It has been said for years that if Apple were willing to engage in a price war, it could easily drive its major U.S. competitors in computers out of business. Apple, of course, has done nothing of the kind, focusing on design and charging a premium price for nearly all of its computer offerings, but that may have been enough. From what we’ve heard yesterday and today, HP is talking about a desperate reorganization that it may not survive.
In spinning off its computer platform business, HP will not just be unloading the low-margin part of the company. It will also be losing its identity. HP wants to be known as a systems integrator like IBM. Some in the company also want to tie its brand to its ink-jet printers. Both are risky moves, especially right now. The home ink-jet printer market could be decimated by the decline in printing, the end of the photo print era, and competition from solid-ink and laser printers (both of which are suitable for low-volume printing in a way that the ink of ink-jet printers is not). The corporate systems market is likely to be an especially tough business in the recessionary times of this year and next, and in a business where a can-do attitude is everything, beating a hasty retreat from the computer business will further mar HP’s image.
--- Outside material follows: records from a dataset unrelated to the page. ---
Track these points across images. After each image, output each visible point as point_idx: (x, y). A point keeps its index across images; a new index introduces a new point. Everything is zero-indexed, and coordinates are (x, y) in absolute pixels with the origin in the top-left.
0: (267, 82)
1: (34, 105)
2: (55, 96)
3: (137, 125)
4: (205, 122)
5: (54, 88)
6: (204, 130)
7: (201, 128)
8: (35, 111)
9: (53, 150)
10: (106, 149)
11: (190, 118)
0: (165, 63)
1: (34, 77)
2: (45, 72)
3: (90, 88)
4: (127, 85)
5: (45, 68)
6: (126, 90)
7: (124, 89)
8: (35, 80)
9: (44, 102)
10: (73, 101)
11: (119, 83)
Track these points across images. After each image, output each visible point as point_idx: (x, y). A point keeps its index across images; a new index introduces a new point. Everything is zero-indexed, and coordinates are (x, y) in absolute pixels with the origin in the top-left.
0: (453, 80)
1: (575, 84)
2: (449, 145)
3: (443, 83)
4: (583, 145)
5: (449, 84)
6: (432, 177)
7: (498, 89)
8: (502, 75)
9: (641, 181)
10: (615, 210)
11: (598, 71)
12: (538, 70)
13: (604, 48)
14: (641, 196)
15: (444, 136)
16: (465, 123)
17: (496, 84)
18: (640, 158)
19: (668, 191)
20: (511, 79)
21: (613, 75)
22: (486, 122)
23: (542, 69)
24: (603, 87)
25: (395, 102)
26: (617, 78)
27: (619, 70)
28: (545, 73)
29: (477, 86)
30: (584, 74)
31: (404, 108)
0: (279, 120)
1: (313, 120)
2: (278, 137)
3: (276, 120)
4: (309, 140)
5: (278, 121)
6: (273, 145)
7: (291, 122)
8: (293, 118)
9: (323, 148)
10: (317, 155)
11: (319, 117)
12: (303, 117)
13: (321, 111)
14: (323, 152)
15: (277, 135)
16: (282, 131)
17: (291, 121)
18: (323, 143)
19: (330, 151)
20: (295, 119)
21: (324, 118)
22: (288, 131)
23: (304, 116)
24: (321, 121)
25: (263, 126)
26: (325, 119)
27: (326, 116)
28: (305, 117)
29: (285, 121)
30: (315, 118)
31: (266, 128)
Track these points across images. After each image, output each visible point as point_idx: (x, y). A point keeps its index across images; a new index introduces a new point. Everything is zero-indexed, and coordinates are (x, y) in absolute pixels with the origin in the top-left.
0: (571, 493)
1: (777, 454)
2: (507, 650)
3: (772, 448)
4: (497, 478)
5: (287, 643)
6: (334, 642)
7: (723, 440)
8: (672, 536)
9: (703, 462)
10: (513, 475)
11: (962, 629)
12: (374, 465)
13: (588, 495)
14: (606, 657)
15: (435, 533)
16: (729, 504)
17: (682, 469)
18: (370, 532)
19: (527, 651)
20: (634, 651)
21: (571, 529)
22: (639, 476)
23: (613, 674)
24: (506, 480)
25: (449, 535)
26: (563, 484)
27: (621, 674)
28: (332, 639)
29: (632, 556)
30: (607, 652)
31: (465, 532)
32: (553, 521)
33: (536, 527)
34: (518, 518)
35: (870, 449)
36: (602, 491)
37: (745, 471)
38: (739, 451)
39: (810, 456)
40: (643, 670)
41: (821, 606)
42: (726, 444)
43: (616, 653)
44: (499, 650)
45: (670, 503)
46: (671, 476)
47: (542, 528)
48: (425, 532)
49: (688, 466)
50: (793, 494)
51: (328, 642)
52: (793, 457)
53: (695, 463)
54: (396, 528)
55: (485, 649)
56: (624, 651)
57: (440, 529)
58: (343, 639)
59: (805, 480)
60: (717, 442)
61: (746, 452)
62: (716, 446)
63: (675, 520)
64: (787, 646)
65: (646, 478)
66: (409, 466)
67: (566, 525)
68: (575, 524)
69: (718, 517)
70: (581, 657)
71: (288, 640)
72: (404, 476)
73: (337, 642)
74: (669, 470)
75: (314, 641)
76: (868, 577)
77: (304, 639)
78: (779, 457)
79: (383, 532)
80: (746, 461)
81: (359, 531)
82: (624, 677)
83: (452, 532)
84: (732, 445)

HP’s computer business can’t be expected to survive on its own any better than Motorola’s mobile phone business has. Its only plausible destiny is to be bought out by a company like Oracle or Microsoft, or to shrink until it is small enough to be bought out by another computer maker. And so, though the move might be labeled a spin-off, it is really more like a slow-motion shutdown.
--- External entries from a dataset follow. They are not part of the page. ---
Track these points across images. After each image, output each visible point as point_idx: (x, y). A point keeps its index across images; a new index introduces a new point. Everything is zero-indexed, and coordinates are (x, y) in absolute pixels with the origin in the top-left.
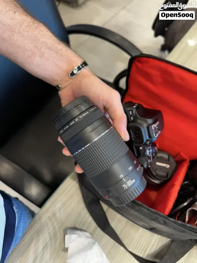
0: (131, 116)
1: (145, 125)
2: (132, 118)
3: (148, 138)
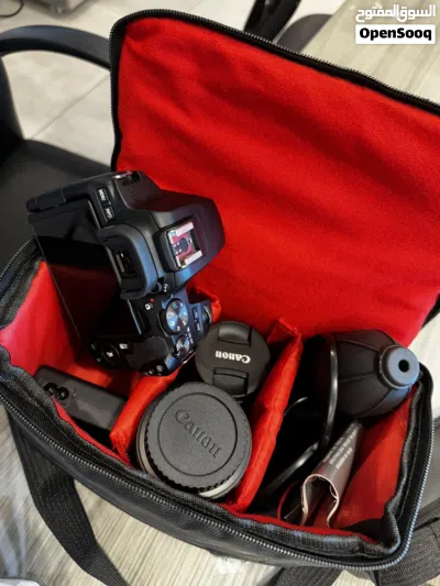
0: (105, 204)
1: (148, 233)
2: (108, 211)
3: (161, 274)
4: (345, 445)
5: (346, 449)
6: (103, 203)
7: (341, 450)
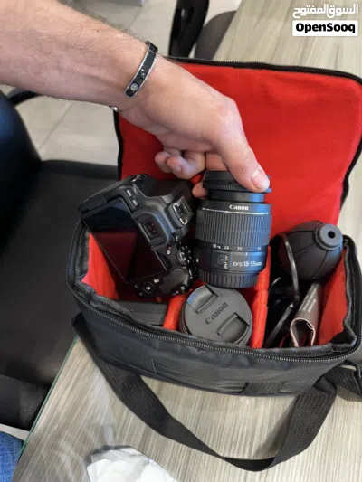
0: (131, 198)
1: (161, 209)
2: (134, 201)
3: (173, 230)
4: (311, 298)
5: (312, 300)
6: (130, 198)
7: (309, 301)
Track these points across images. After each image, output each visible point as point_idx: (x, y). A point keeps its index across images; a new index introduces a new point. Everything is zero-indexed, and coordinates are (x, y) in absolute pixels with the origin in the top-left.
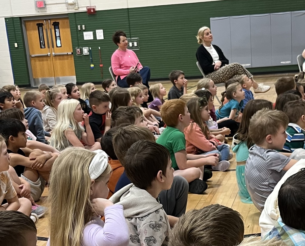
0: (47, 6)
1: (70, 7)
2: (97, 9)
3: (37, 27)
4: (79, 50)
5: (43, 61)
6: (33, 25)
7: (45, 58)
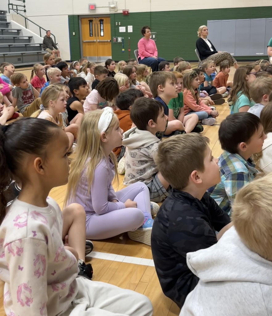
0: (97, 9)
1: (112, 9)
2: (130, 12)
3: (89, 22)
4: (115, 39)
5: (91, 45)
6: (86, 21)
7: (92, 43)
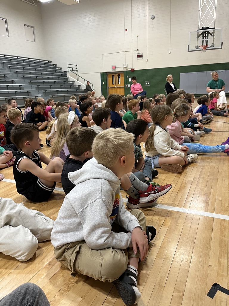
0: (116, 68)
1: (125, 68)
2: (135, 69)
4: (126, 85)
5: (113, 89)
6: (111, 75)
7: (114, 88)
HP, then, is about to split into two companies, neither of which will be viable separately. Wall Street has responded accordingly, sending the stock price down to about half of its May peak.
HP’s new moves come after word of the spectacular failure of its iPad knock-off, which even with a price cut had reportedly sold only a token quantity in its first few months. With margins getting squeezed across its computer business, it had to do something, and the latest reports suggest its situation is more urgent than it appears from the outside.
With Sun and Gateway gone and Dell also staggering, that doesn’t leave many of the major players of the U.S. computer business of the 2000s still rolling along. Perhaps the stripped-down product lines of Apple and IBM are more of an advantage than they appear.